Graduated with honours from the Faculty of Humanities at Eötvös Loránd University Budapest, (MA in Mongol Studies) in 1998. In 2002 he also received an MA in Chinese Studies at with “excellent” result. From 1998 to 2006 Apatóczky worked as a research fellow at the Hungarian Academy of Sciences, Department of Altaic Studies as a “junior researcher” grant fellow. Parallel he taught undergraduate courses in Chinese and Mongolian languages, history and linguistics at the Inner Asian Department, Eötvös Loránd University Budapest. In 2006 he defended his PhD dissertation at the Doctoral School in Linguistic Sciences Eötvös Loránd University. For his thesis ‘Yiyu. The Deciphering of a Sixteenth Century Sino-Mongol Glossary’ on Beilu Yiyu, Apatóczky was awarded a summa cum laude doctoral degree.
Among his most significant achievements are the reconstructed Middle Mongolian linguistic monuments written originally in Chinese script. Next to them he proved that almost the entire lexicon of the Sino-Mongol glossary included in the late Ming military treatise the Lulongsai lüe, the lexicon of which was thought to be the richest among the similar works until recently, was, in fact, copied from other earlier sources.
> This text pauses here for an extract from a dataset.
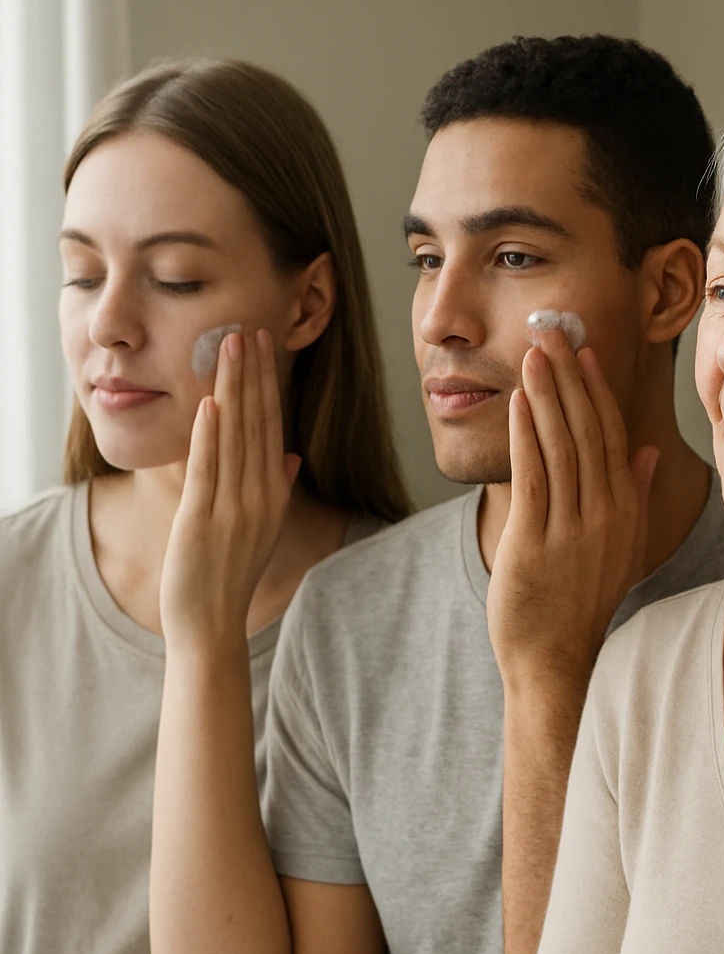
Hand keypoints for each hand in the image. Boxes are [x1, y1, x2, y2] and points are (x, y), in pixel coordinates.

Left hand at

All these sources were identified in his book in 2016, matching every single headword (more than 1.400) of the Lulongsai lüe glossary with its donor works' original headwords. [1]
Next to his position at Károli Gáspár University he was also a guest lecturer at the Department of Altaistics at the University of Szeged from 2017 to 2020. In 2017 the degree of Dr. habil. (habilitated doctor) was conferred for his thesis by the Eötvös Loránd University. The same year he served as the president of the 60th Meeting of the Permanent International Altaistic Conference (PIAC). He was a recipient of the 2019 "Taiwan Fellowship" grant awarded by the Ministry of Foreign Affairs of the R.O.C. From 2020 he serves as the chair of the then newly established Department of Chinese Studies at the Institute of Oriental Languages and Cultures at his University. In 2022, he held the position of president of the PIAC Conference again during the 64th Meeting.
In 2019 he got elected as a regular member of Academia Europaea to the Section of Classics and Oriental Studies. In 2021 the Committee on Oriental Studies at the Hungarian Academy of Sciences elected him as the secretary of the committee.